Robert thanks for your question, and yes, I believe that meditation can help you with negative thinking and chronic pain. Learning mind control will allow you to move into very deep states of relaxation, and this is very healing in its self. As far as chronic pain, there are three main ways to approach:
1) Go to the pain, instead of away from it. Most of the time when we feel pain, we go all negative immediately. Our negative reactions can make the pain even worse. Try going to the pain instead of away from it. Be welcoming and accepting of it. In many cases, not being okay with pain will make it last, but if you can be okay with the pain, it may go away or lessen. Open the door and invite it in.
2) Go within and know that you are a soul and not a body or a brain. You are the soul that is supposed to be in control of the brain and the body, but you are not the brain or the body. Envision yourself in a pleasant place, maybe out fishing on a lake. Then detach yourself from the body. Instead of saying “My hand hurts” or “I hurt”, say “The hand hurts” or “The body hurts”. Acknowledge the pain, but know that it is not you.

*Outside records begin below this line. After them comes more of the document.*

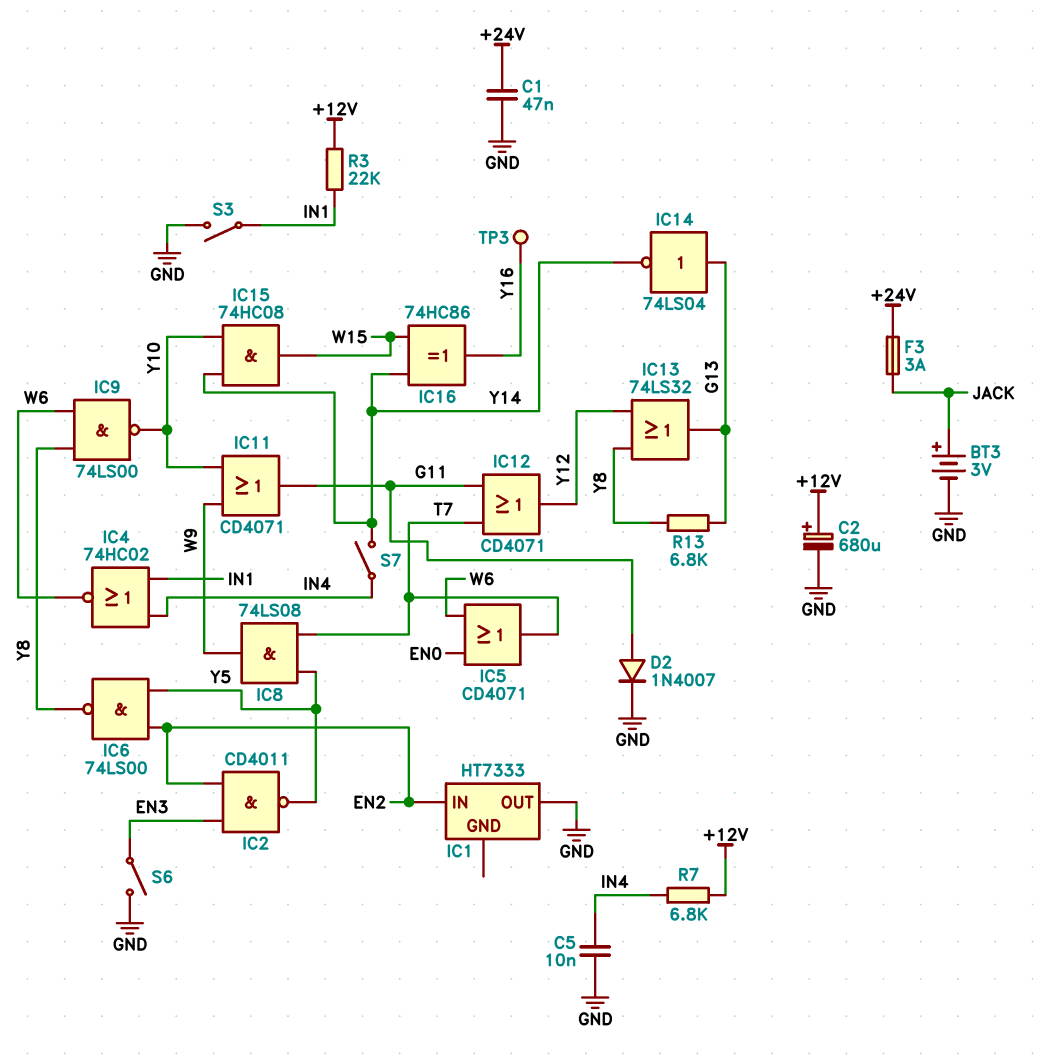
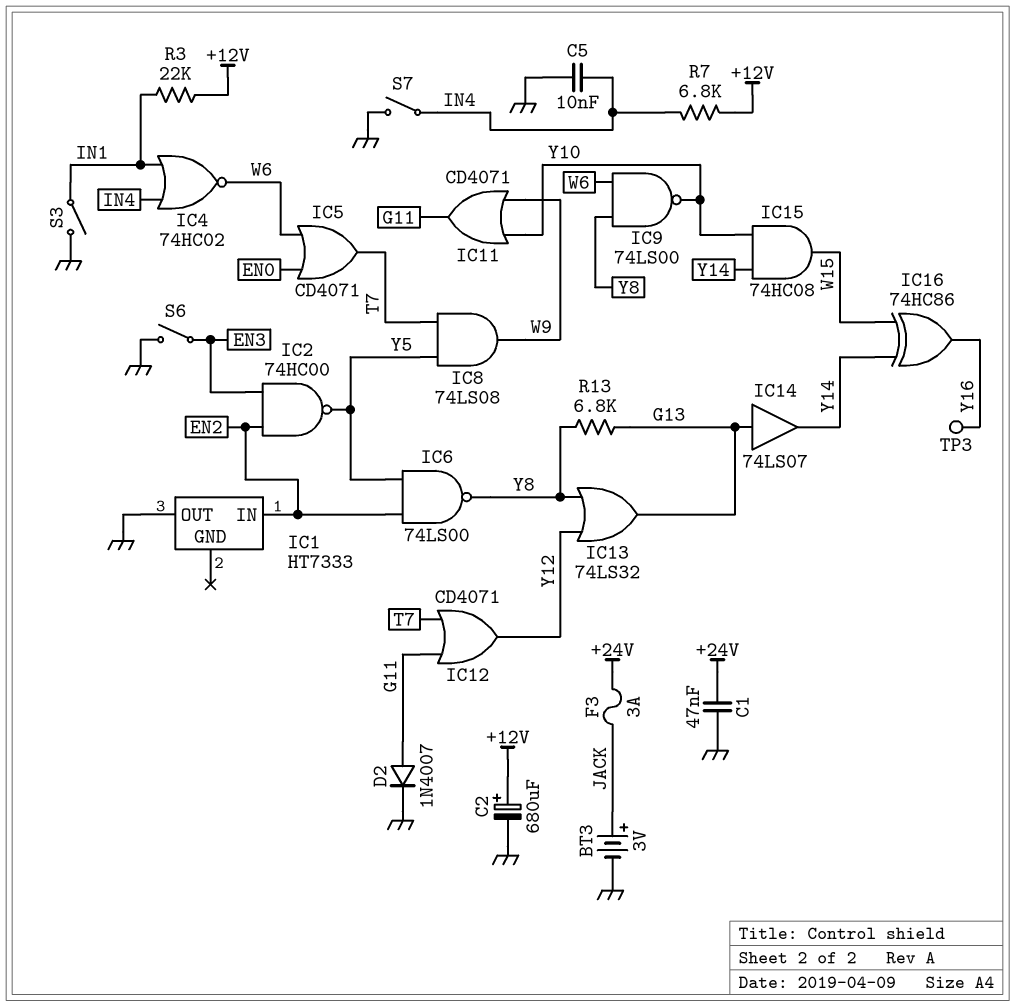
IC2: NAND CD4011 (in EN2, in EN3, out Y5) -> NAND 74HC00 (in EN2, in EN3, out Y5)
IC14: NOT 74LS04 (in G13, out Y14) -> buffer 74LS07 (in G13, out Y14)
S7: switch (IN4, Y14) -> switch (GND, IN4)

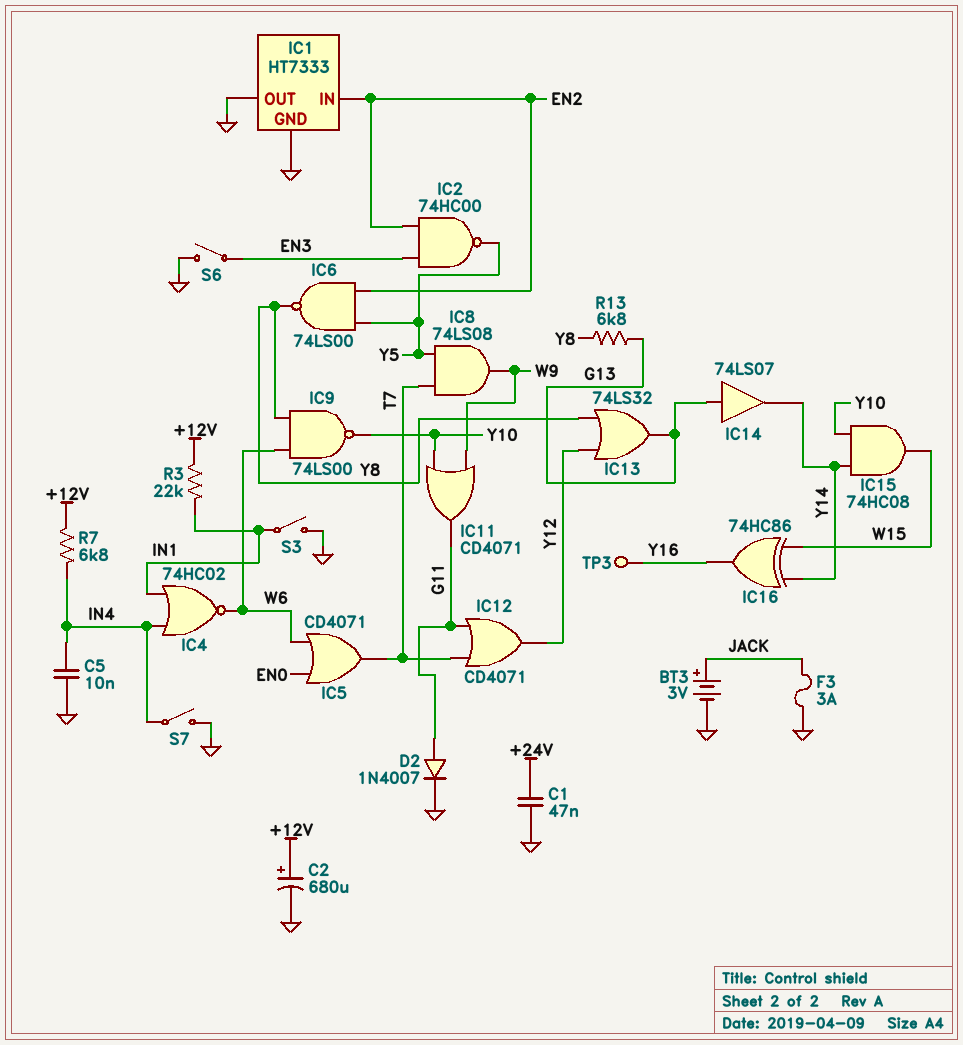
F3: 3A (+24V, JACK) -> 3A (GND, JACK)
IC1 pin GND: none -> GND

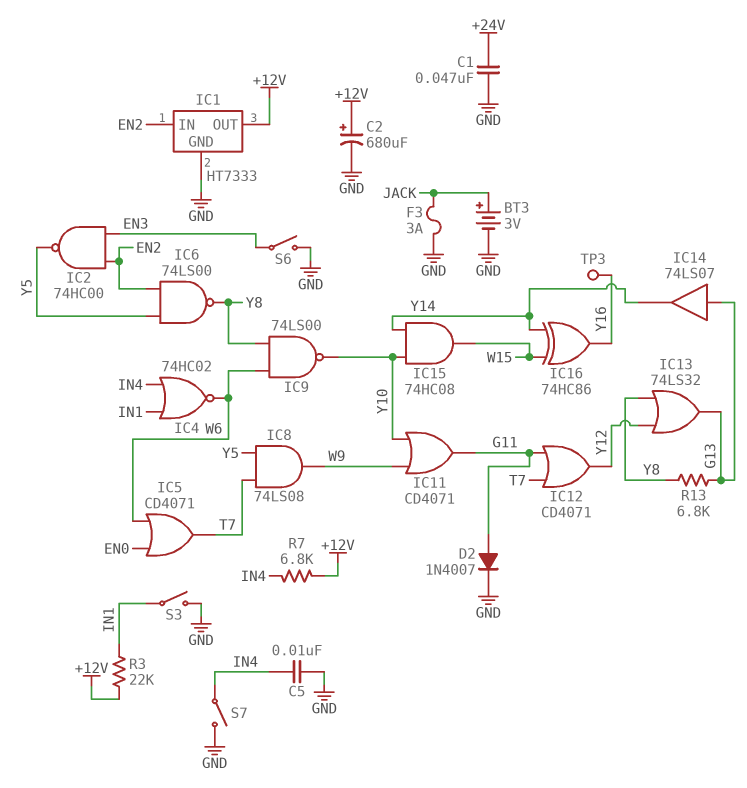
IC1 pin OUT: GND -> +12V

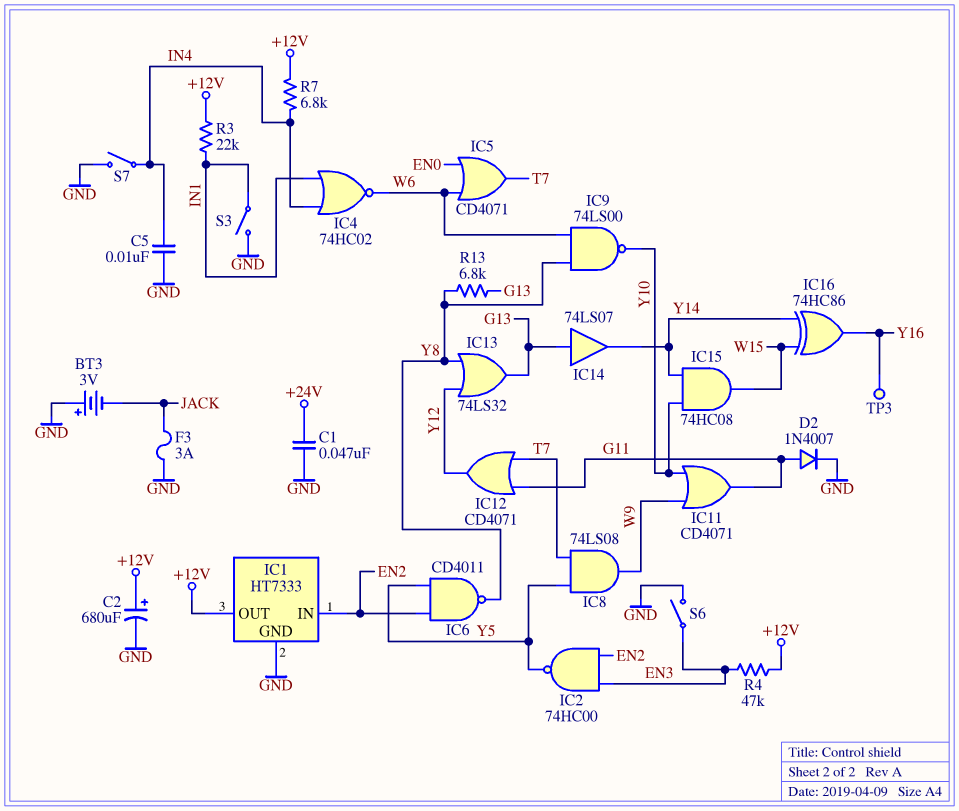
BT3: 3V (plus JACK, minus GND) -> 3V (plus GND, minus JACK)
IC6: NAND 74LS00 (in EN2, in Y5, out Y8) -> NAND CD4011 (in EN2, in Y5, out Y8)
R4: none -> 47k (+12V, EN3)

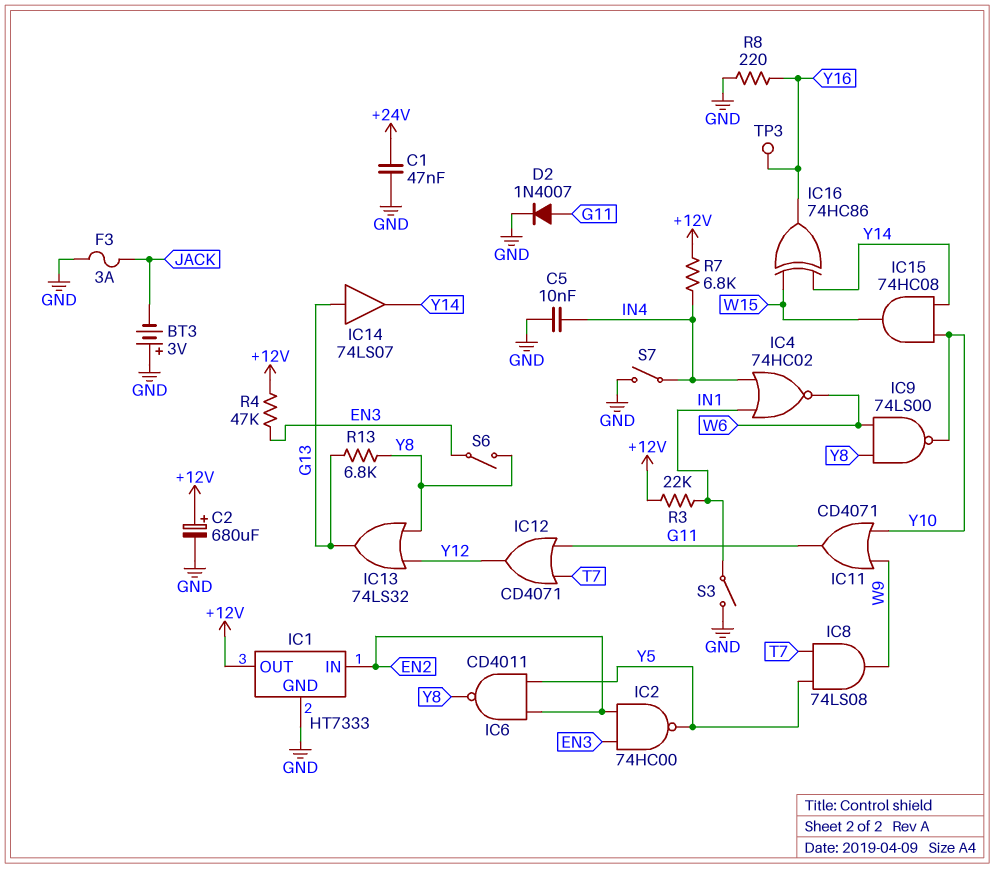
IC5: OR CD4071 (in EN0, in W6, out T7) -> none
R8: none -> 220 (GND, Y16)
S6: switch (EN3, GND) -> switch (EN3, Y8)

This helps a lot of people.
3) They have very recently done studies with soldiers who are burn victims, that prove that if you take your mind off of it, you will not notice nearly as much. With the soldiers they are using video games, but you could use anything really. Simply take your attention off of the pain and place it on something else.

Hope this helps!

Robert says:

Can this eliminate the constant onslaught of negative thoughts from chronic pain, paralysis, and atrophy of a musicians hands, or the guilt for not taking steps to mitigate it years ago?